#### Required action:
The records below must be transcribed exactly. Do not include the pictures.

#### Data extract:
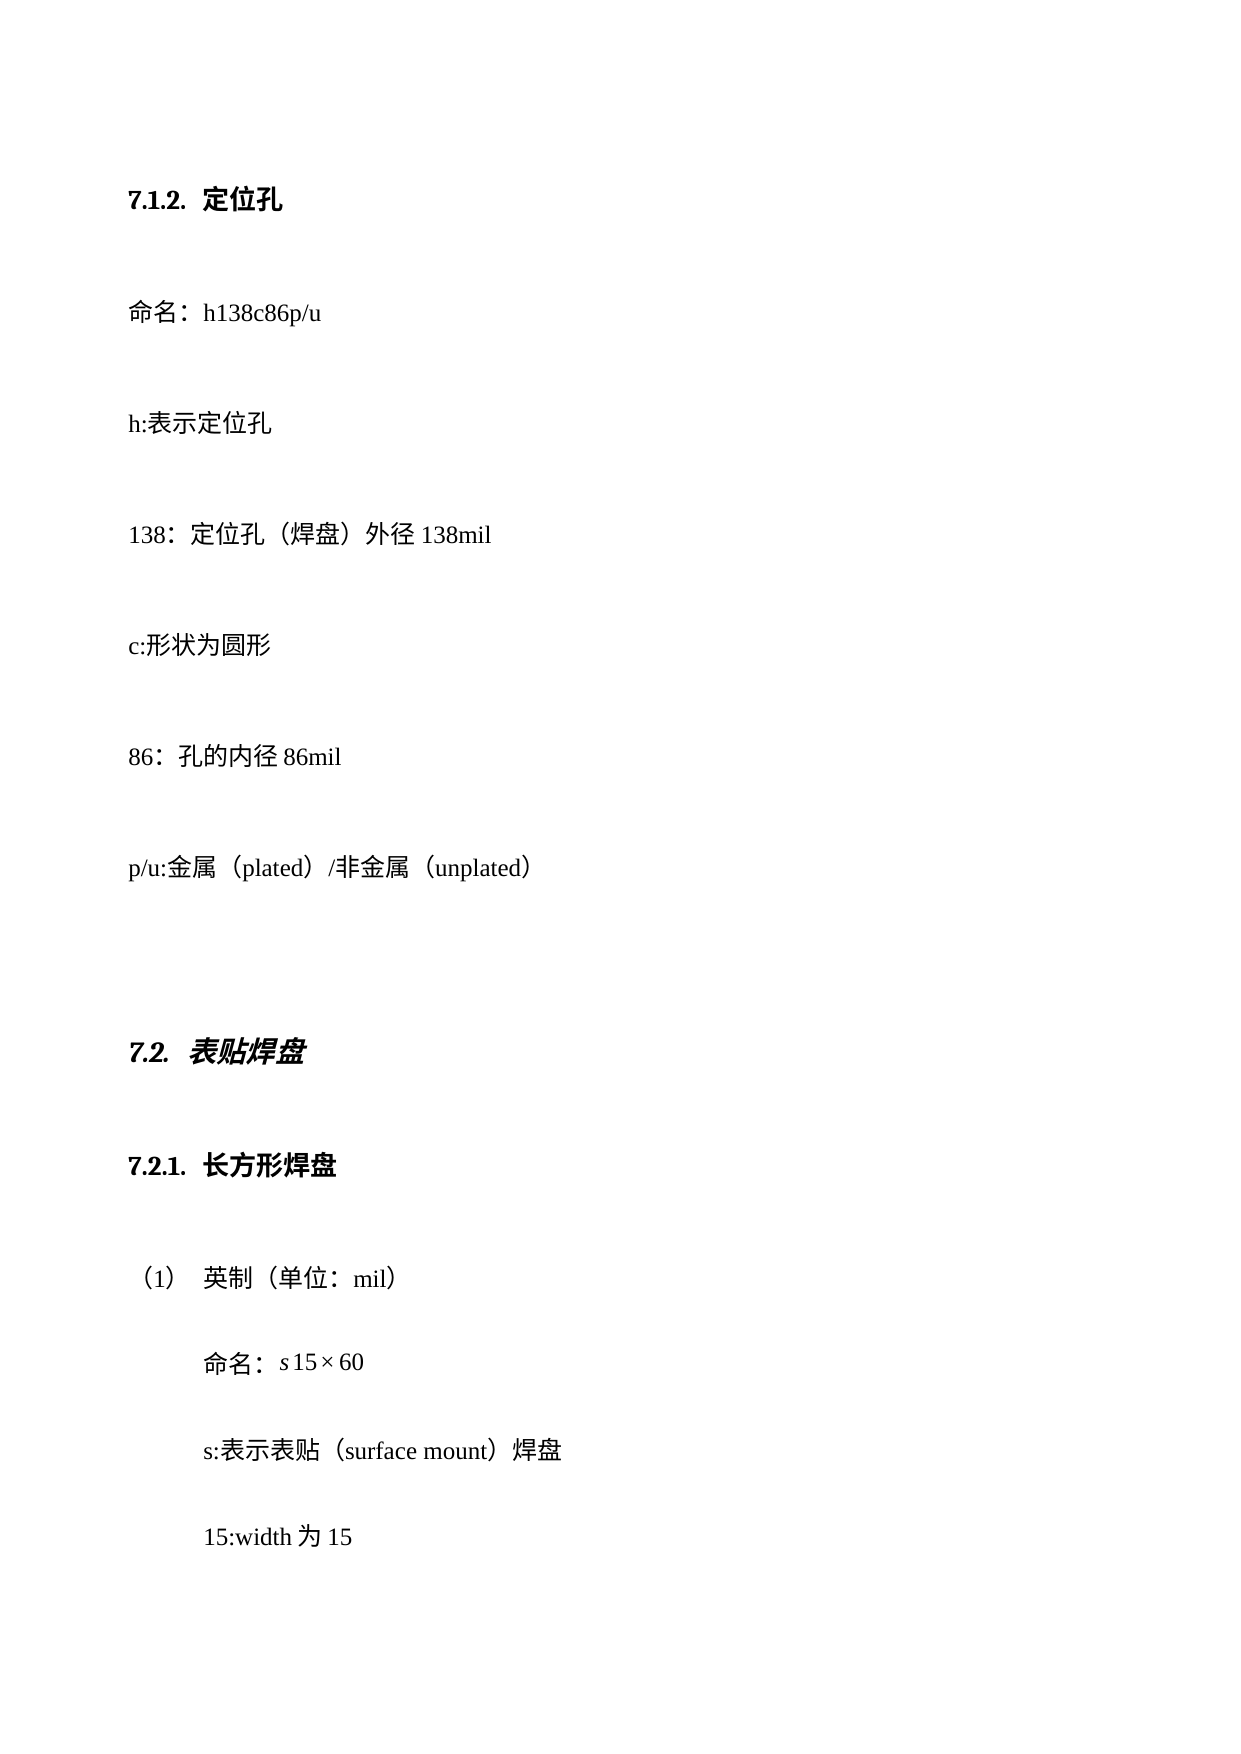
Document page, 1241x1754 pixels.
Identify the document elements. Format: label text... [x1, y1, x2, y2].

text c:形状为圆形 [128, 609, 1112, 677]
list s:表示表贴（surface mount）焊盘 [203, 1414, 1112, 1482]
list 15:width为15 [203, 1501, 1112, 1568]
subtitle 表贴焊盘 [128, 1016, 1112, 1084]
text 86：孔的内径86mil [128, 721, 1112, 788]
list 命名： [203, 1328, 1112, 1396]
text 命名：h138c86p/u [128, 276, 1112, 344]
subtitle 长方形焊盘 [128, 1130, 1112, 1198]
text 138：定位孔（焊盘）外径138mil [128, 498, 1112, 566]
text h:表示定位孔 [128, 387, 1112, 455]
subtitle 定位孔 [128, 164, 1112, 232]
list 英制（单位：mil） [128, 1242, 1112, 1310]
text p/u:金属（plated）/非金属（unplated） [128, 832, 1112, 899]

#### Result of the task:
Document page, 1241x1754 pixels.
Identify the document elements. Format: label text... [x1, y1, x2, y2].

text c:形状为圆形 [128, 609, 1112, 677]
list s:表示表贴（surface mount）焊盘 [203, 1414, 1112, 1482]
list 15:width为15 [203, 1501, 1112, 1568]
subtitle 表贴焊盘 [128, 1016, 1112, 1084]
text 86：孔的内径86mil [128, 721, 1112, 788]
list 命名： [203, 1328, 1112, 1396]
text 命名：h138c86p/u [128, 276, 1112, 344]
subtitle 长方形焊盘 [128, 1130, 1112, 1198]
text 138：定位孔（焊盘）外径138mil [128, 498, 1112, 566]
text h:表示定位孔 [128, 387, 1112, 455]
subtitle 定位孔 [128, 164, 1112, 232]
list 英制（单位：mil） [128, 1242, 1112, 1310]
text p/u:金属（plated）/非金属（unplated） [128, 832, 1112, 899]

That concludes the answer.